We’ve all read about DeepSeek and the remarkable competitive edge it presents to existing mega-cap AI companies. It's more efficient, costs less to operate, and has decent output.
However, the energy efficiency that DeepSeek achieves evidences that AI can operate on less energy than the dominant AI players are running on. Thus, the market is taking an axe to AI energy providers.
However, this energy efficiency may have unintended consequences encapsulated in a 160-year-old economics paradox, Jevons Paradox, which has come to light again in AI circles. It theorises that efforts to reduce the demand of a commodity, say energy, through energy efficiency initiatives may actually increase the use of it because the resultant lower prices for the commodity spur significantly higher demand.
DeepSeek's performance is in line with the latest OpenAI results (see chart below), but it is less energy intensive and apparently significantly cheaper. Therefore, it's cheaper, opening the door to more applications being taken up in the everyday world. This increase in penetration will create a net positive demand and actually increase AI’s total energy consumption.

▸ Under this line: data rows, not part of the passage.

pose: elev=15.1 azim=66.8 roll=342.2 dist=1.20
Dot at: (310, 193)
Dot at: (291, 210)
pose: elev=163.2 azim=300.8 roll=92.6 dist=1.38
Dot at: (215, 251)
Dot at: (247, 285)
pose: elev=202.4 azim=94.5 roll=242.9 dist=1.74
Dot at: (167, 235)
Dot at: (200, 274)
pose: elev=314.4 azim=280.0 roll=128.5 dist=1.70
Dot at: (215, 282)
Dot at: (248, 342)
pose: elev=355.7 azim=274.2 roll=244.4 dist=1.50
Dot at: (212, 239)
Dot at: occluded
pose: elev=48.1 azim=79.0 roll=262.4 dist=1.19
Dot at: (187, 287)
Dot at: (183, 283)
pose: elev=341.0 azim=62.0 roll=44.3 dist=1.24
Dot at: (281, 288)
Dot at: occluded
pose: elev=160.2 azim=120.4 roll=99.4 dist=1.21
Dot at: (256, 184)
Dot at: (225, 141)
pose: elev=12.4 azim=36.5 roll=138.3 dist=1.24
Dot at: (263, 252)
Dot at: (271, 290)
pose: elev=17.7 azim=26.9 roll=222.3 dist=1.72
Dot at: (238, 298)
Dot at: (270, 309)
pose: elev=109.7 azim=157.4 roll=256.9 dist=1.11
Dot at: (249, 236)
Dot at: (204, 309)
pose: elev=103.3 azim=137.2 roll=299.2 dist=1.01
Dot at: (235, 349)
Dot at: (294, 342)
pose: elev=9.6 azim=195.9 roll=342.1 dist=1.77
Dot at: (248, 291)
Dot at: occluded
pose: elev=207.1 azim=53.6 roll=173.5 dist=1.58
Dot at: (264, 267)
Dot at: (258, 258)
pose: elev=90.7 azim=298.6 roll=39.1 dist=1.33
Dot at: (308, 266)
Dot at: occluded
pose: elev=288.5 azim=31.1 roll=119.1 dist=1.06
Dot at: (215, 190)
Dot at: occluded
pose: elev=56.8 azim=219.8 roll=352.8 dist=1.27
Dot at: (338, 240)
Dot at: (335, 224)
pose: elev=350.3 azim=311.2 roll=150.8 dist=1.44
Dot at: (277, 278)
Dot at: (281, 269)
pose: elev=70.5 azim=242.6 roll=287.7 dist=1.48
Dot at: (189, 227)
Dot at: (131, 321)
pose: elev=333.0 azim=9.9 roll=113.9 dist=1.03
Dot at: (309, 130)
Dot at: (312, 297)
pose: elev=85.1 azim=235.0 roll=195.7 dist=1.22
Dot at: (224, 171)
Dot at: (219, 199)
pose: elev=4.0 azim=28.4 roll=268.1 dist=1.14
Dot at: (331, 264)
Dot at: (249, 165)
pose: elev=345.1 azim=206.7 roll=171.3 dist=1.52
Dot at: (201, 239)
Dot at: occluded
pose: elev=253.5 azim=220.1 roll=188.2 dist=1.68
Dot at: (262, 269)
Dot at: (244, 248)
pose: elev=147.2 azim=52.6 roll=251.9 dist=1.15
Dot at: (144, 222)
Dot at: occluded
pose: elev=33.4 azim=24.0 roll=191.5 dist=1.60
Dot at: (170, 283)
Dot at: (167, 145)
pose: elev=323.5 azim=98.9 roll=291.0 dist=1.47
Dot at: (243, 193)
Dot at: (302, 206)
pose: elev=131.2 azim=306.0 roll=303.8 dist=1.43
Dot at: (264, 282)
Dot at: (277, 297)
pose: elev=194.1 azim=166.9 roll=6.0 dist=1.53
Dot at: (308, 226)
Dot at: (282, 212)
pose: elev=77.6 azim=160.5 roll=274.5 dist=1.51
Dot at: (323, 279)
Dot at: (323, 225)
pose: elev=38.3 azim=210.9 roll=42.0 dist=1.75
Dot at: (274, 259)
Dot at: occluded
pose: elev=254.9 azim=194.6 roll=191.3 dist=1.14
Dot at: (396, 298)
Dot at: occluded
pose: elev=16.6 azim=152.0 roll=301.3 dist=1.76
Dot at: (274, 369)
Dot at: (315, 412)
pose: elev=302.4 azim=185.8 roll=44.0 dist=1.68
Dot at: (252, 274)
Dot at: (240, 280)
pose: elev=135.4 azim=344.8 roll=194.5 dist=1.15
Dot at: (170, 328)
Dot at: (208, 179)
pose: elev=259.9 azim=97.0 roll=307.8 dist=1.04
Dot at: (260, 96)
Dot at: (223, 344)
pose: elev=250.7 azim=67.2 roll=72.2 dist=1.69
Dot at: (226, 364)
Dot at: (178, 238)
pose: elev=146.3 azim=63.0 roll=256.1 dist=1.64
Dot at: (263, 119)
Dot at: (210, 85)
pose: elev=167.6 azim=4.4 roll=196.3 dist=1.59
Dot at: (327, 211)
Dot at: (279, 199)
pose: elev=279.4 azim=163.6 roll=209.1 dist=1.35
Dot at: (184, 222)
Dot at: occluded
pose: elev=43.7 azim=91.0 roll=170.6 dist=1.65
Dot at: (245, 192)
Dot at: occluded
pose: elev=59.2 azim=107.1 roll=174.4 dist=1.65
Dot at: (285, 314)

When computers and mobile phones were first invented and trialled, people thought they would be used by a fraction of the actual Total Addressable Market (TAM), which is why their unit prices in the beginning were so high. Then, because pricing came down, the TAM opened dramatically. You had prices come down X and then another X, but volumes go up 10X, taking up the total net demand of the market.
I’m not too sure how this plays out in the semiconductor chips space (e.g. Nvidia) in terms of their pricing and margins; they will sell a lot more chips/units, but their margins are likely to come down with an unknown result on profit growth vs current estimates, in my opinion. But with energy and probably the volume in computing (e.g. data centres), I believe the effect of DeepSeek on AI energy and infrastructure companies will be a net positive, the roll out of which I believe DeepSeek has likely reaccelerated more than, say, the chip makers and the designers of these.